After placing a dozen maggots in a petri dish, Michael Wise was surprised to see that only two were still there. The rest had made a break for it, and were jumping all over his lab.
Wise, a botanist at Roanoke College, had been studying gall midges—flies that lay their eggs inside silverrod and goldenrod plants. Once the eggs hatch, the developing larvae create abnormal swellings called galls. Wise would dissect these and collect the orange, rice-size maggots within. And he noted that they’d often start jumping: out of the galls, out of his hands, out of petri dishes. How, he wondered, could a legless animal jump at all, let alone so far or so quickly?

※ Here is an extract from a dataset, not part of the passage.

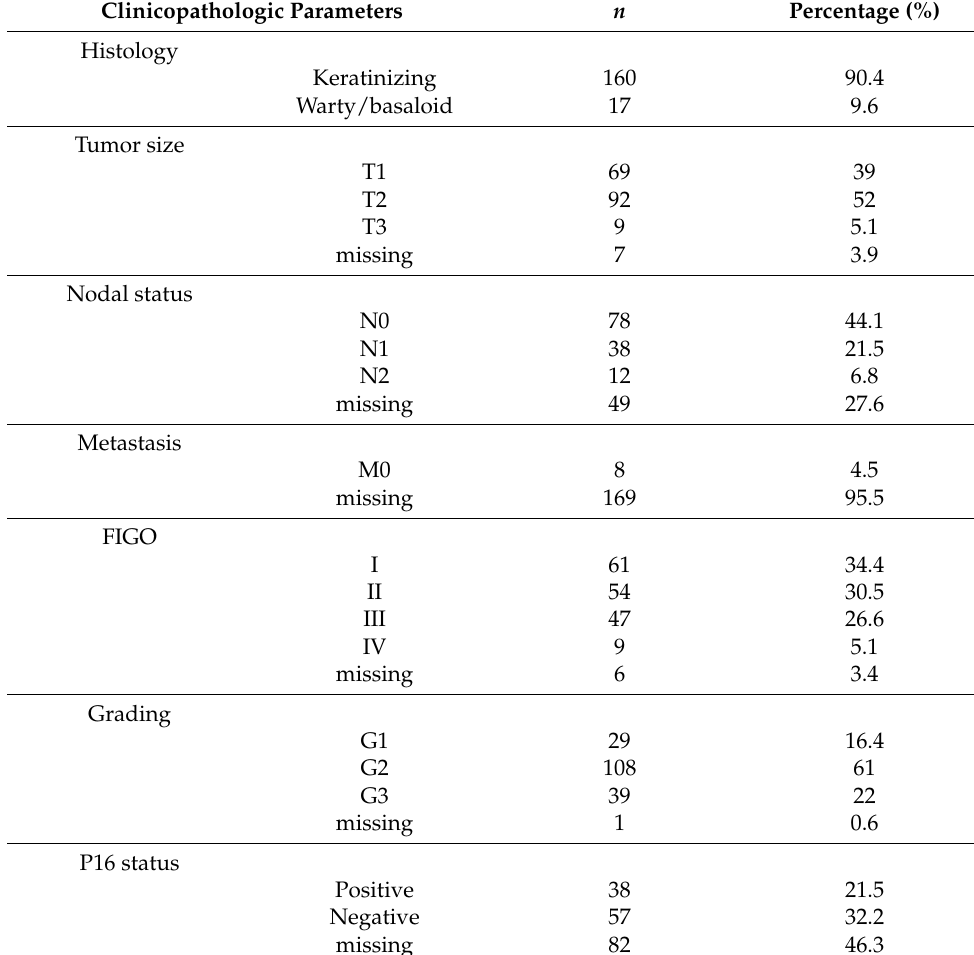
Table 1. Clinicopathological characteristics of the analyzed vulvar carcinoma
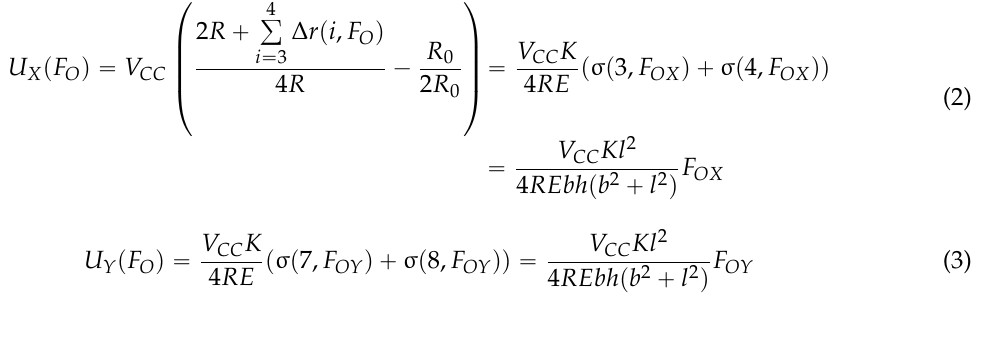
Figure 3. ( a ) Sensitive areas in a cross beam sensor; ( b ) Wheatstone half bridge circuit—Circuit X; ( c ) Wheatstone half bridge circuit—Circuit Y; ( d ) Wheatstone half bridge circuit—Circuit Z. Three Wheatstone half bridge circuits (Circuit X, Y, and Z) are established for the cross beam sensor, as presented in Figure 3b–d. The fixed resistor used in the bridge arms is marked as R 0 , and the same resistance value of strain gauges is written as R . The output signals of the three measuring circuits under F O are given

Fortunately, he knew exactly whom to call. Wise had gone to graduate school with Sheila Patek, a biologist at Duke University, who has studied the record-breaking punch of the mantis shrimp and the ballistic jaws of the trap-jaw ant. “A lot of people know that I study small, fast things, so I get a lot of requests to film random stuff,” Patek says. “I’m almost always up for it.”
[Read: Mantis shrimps avoid deadly fights by pummeling each other]
But many animal movements that people think are really fast “are not actually that fast,” she says. To film a fish’s strike or a grasshopper’s leap, you can get away with a high-speed camera that shoots at a paltry 1,000 frames per second. To film the gall-midge maggots, Patek had to break out her 20,000-frame-per-second hardware. “They jump at the same speed as fleas—insects that are using legs,” she says. “They’re really good.”